I ran 53 SKILL.md files through skill-tools. The biggest lesson was not that some files were messy. It was that small instruction defects turn into agent failures very quickly.
The first failure class was missing references. A skill can mention scripts/rotate_pdf.py or references/citations.md, but if that file is not actually included, the agent only finds out while executing the skill. My parser catches that at build time.
The second class was recovery. Many skills explain the happy path but never say what to do when a command fails, a browser page changes, or a required dependency is missing. That is exactly when agents loop. Good skills give the agent a next move: retry once, inspect logs, ask the user, or stop.
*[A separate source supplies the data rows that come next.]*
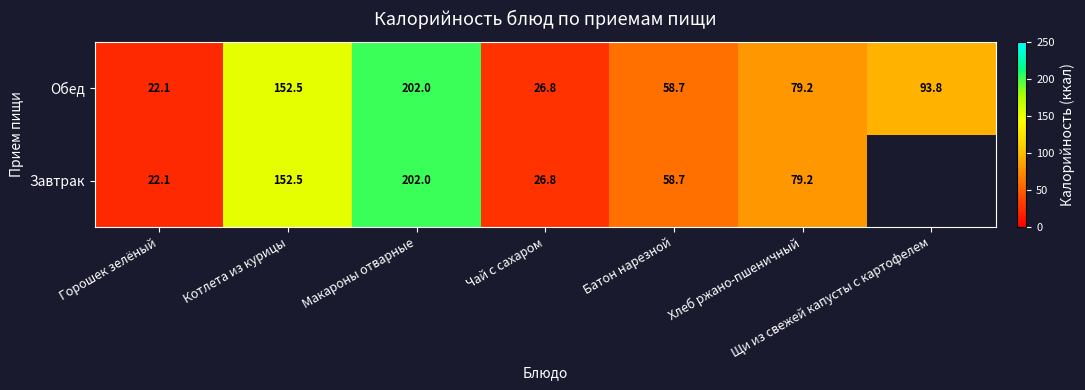

Is the value of Завтрак at Горошек зелёный greater than the value of Обед at Хлеб ржано-пшеничный?

No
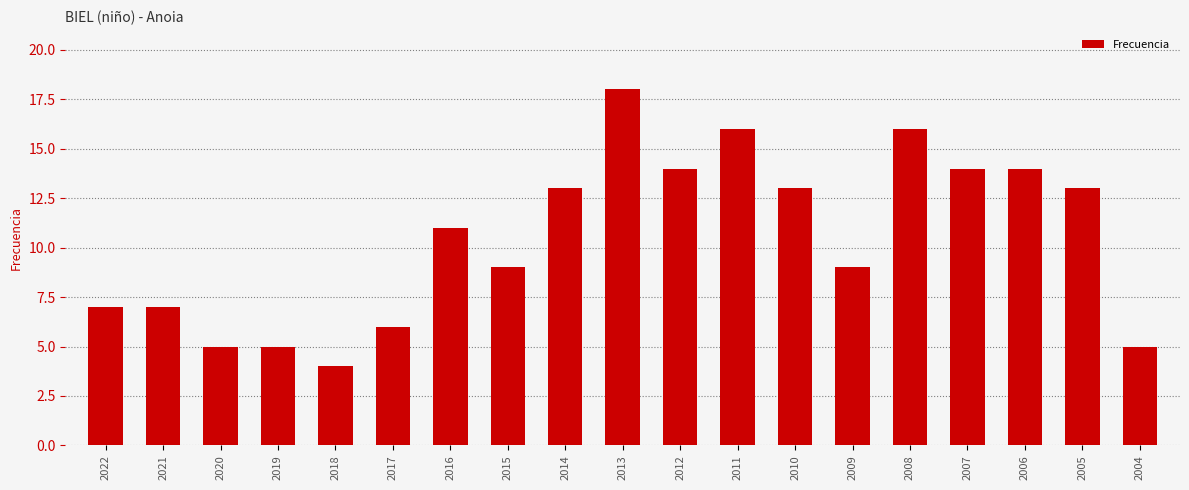

How many bars are there in total?

19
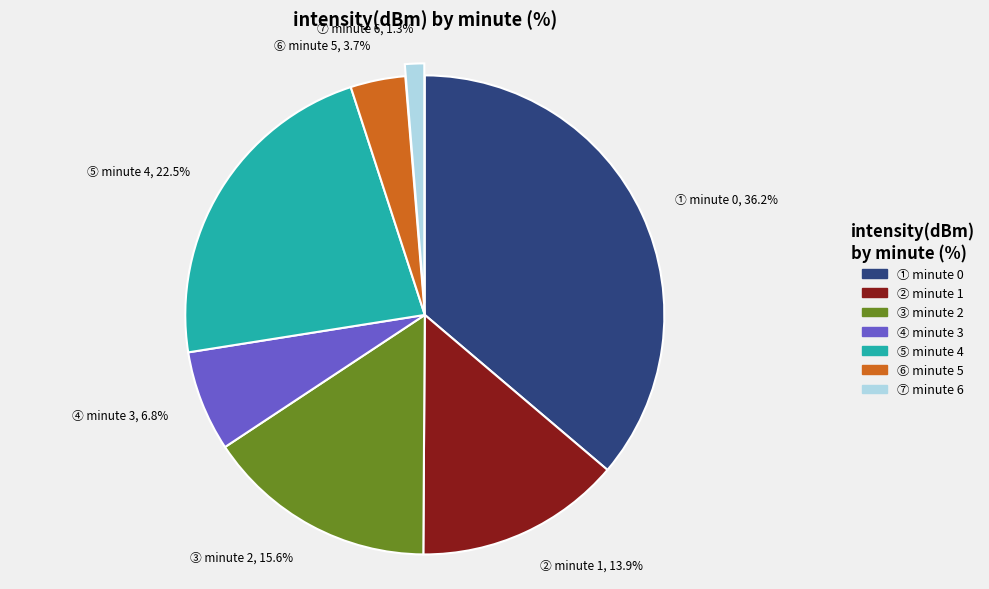

What percentage do ③ minute 2, 15.6% and ① minute 0, 36.2% together represent?

51.8%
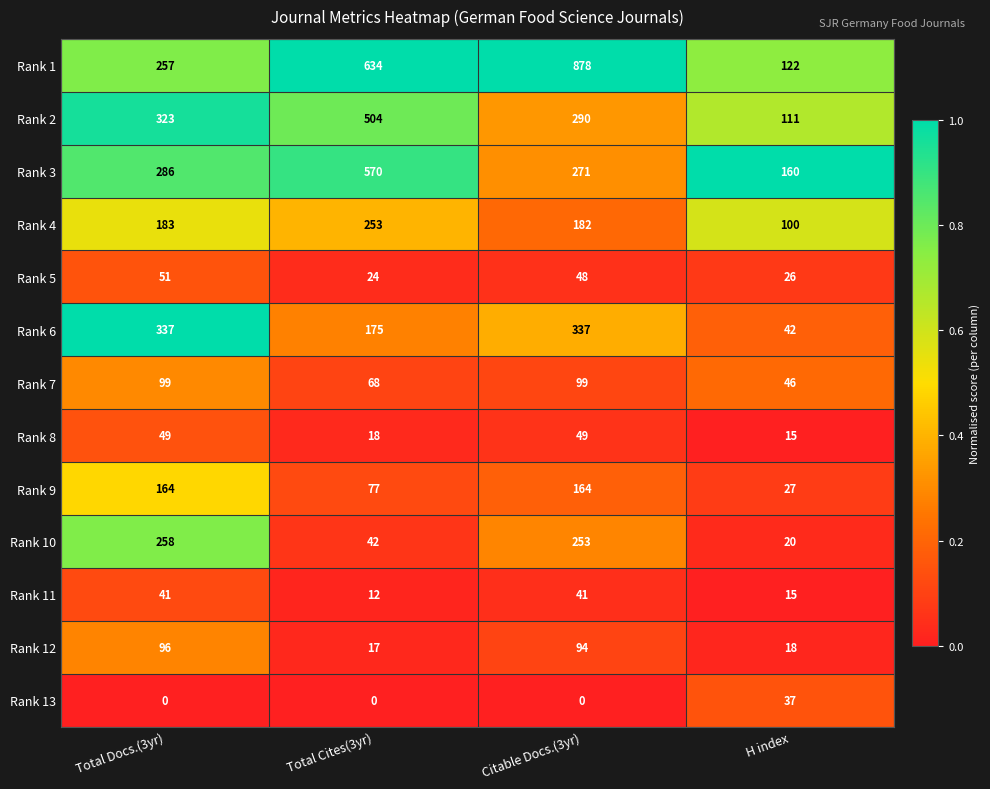

What is the difference between the Rank 9 values at H index and Total Docs.(3yr)?

137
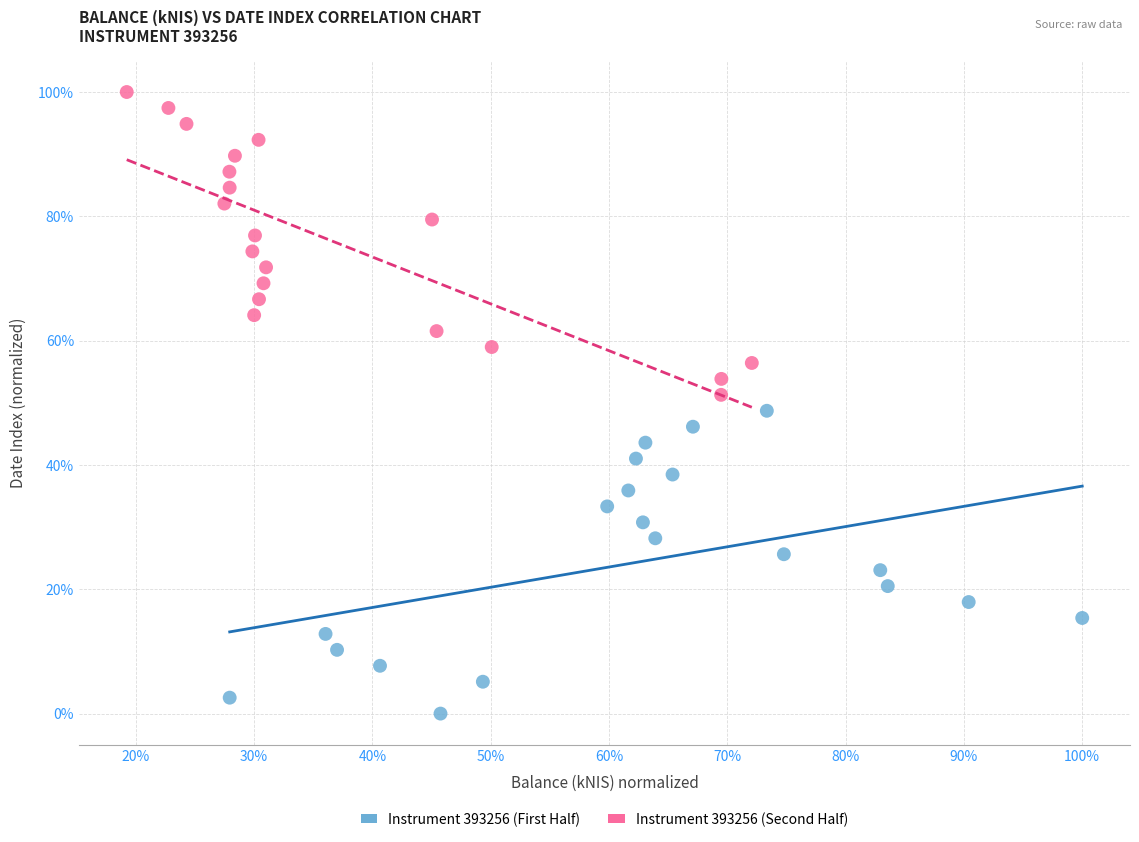

What are all the series names shown in the legend?

Instrument 393256 (First Half), Instrument 393256 (Second Half)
The third class was discoverability. I tested routing with plain English queries. One query, "build an MCP server," matched a Figma-related skill because the words "MCP server" appeared there, even though the intended skill was the one for building MCP servers. BM25 did what BM25 does: it matched terms, not intent.
That misroute changed how I think about skill descriptions. A good description is not a summary. It is routing metadata. It should include trigger phrases a user would actually type, and it should avoid broad verbs like "manage" when a narrower verb exists.
The fixes were practical:
- Fail parsing when referenced files are missing.
- Warn when there is no error-handling section or recovery guidance.
- Score descriptions for specificity and trigger phrases.
- Enrich routing with headings and code terms from the body, not only the frontmatter.
I do not treat these scores as a moral judgment on a skill. They are a debugging tool. They tell me where the instruction is likely to fail before a model spends tokens finding out.